Consegna: Trascrivi dal brano sull'impugnabilità dell'ordinanza cautelare il passo che inizia con le parole "Ad ogni buon" e si chiude dopo "dell’impugnabilità dell’ordinanza cautelare.".
═══ Testo dell'esercizio
3. Il decreto delegato, dunque, interviene anzitutto sostituendo il secondo periodo dell’art. 47, comma 4, trasponendo in maniera abbastanza fedele la legge delega, senza determinare questioni particolari di ordine interpretativo. L’immediata comunicazione dell’ordinanza alle parti non apporta novità significative rispetto alla richiamata novella di cui alla L. n. 130/2022, mentre sono innovative le previsioni in materia di impugnabilità dell’ordinanza. Certamente ci si potrebbe interrogare, a tal proposito, intorno alla ragionevolezza della scelta di precludere l’impugnabilità dell’ordinanza cautelare della Corte di Giustizia tributaria di secondo grado; i primi commenti hanno ipotizzato che tale scelta possa essere riconducibile alla volontà di non ingolfare la Sezione tributaria della Cassazione. A mio giudizio, tuttavia, si sarebbe potuto seguire il modello dell’art. 62-bis, anch’esso modificato col decreto delegato in ottica eminentemente acceleratoria, sulla falsariga delle modifiche già apportate all’art. 47 L. n. 130/2022 e dunque indirizzando il gravame a un’altra Sezione della stessa Corte di Giustizia tributaria di secondo grado; bisogna però riconoscere che una tale scelta si sarebbe forse posta in contrasto con la legge delega che, come abbiamo detto, si riferiva unicamente alla sospensione dell’esecuzione dell’atto impugnato, e non della sentenza (e qui indubbiamente c’è un altro limite della delega che rimane inspiegabile).
Ad ogni buon conto, le ripercussioni derivanti dalla scelta del legislatore delegato si rinvengono nelle conseguenze che già erano state adombrate all’epoca del D.Lgs. n. 546/1992 e che risultano, come ho detto, inevitabili una volta perseguita la strada dell’impugnabilità dell’ordinanza cautelare.
══════
═══ Materiale fornito
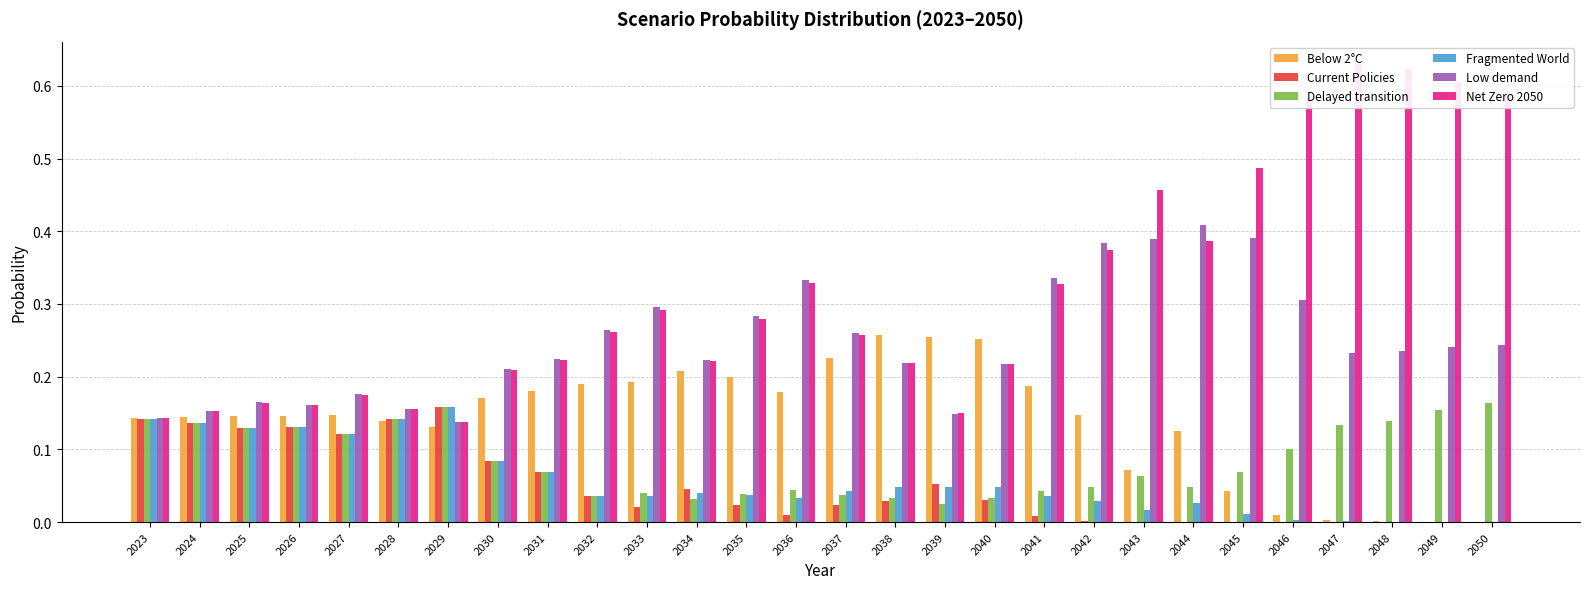

Reading left to right, what are all the values shown in this chart?

Below 2°C: 0.1	0.1	0.1	0.1	0.1	0.1	0.1	0.2	0.2	0.2	0.2	0.2	0.2	0.2	0.2	0.3	0.3	0.3	0.2	0.1	0.1	0.1	0.0	0.0	0.0	0.0	0.0	0.0
Current Policies: 0.1	0.1	0.1	0.1	0.1	0.1	0.2	0.1	0.1	0.0	0.0	0.0	0.0	0.0	0.0	0.0	0.1	0.0	0.0	0.0	0.0	0.0	0.0	0.0	0.0	0.0	0.0	0.0
Delayed transition: 0.1	0.1	0.1	0.1	0.1	0.1	0.2	0.1	0.1	0.0	0.0	0.0	0.0	0.0	0.0	0.0	0.0	0.0	0.0	0.0	0.1	0.0	0.1	0.1	0.1	0.1	0.2	0.2
Fragmented World: 0.1	0.1	0.1	0.1	0.1	0.1	0.2	0.1	0.1	0.0	0.0	0.0	0.0	0.0	0.0	0.0	0.0	0.0	0.0	0.0	0.0	0.0	0.0	0.0	0.0	0.0	0.0	0.0
Low demand: 0.1	0.2	0.2	0.2	0.2	0.2	0.1	0.2	0.2	0.3	0.3	0.2	0.3	0.3	0.3	0.2	0.1	0.2	0.3	0.4	0.4	0.4	0.4	0.3	0.2	0.2	0.2	0.2
Net Zero 2050: 0.1	0.2	0.2	0.2	0.2	0.2	0.1	0.2	0.2	0.3	0.3	0.2	0.3	0.3	0.3	0.2	0.2	0.2	0.3	0.4	0.5	0.4	0.5	0.6	0.6	0.6	0.6	0.6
══════
Risposta:
Ad ogni buon conto, le ripercussioni derivanti dalla scelta del legislatore delegato si rinvengono nelle conseguenze che già erano state adombrate all’epoca del D.Lgs. n. 546/1992 e che risultano, come ho detto, inevitabili una volta perseguita la strada dell’impugnabilità dell’ordinanza cautelare.